TASK REQUIREMENTS: Write out the data below line by line, keeping every character unchanged.

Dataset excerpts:
•••••
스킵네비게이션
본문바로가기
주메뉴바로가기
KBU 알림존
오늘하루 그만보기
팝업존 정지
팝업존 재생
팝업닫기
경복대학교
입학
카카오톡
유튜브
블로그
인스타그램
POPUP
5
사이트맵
•••••
RESPONSE:
스킵네비게이션
본문바로가기
주메뉴바로가기
KBU 알림존
오늘하루 그만보기
팝업존 정지
팝업존 재생
팝업닫기
경복대학교
입학
카카오톡
유튜브
블로그
인스타그램
POPUP
5
사이트맵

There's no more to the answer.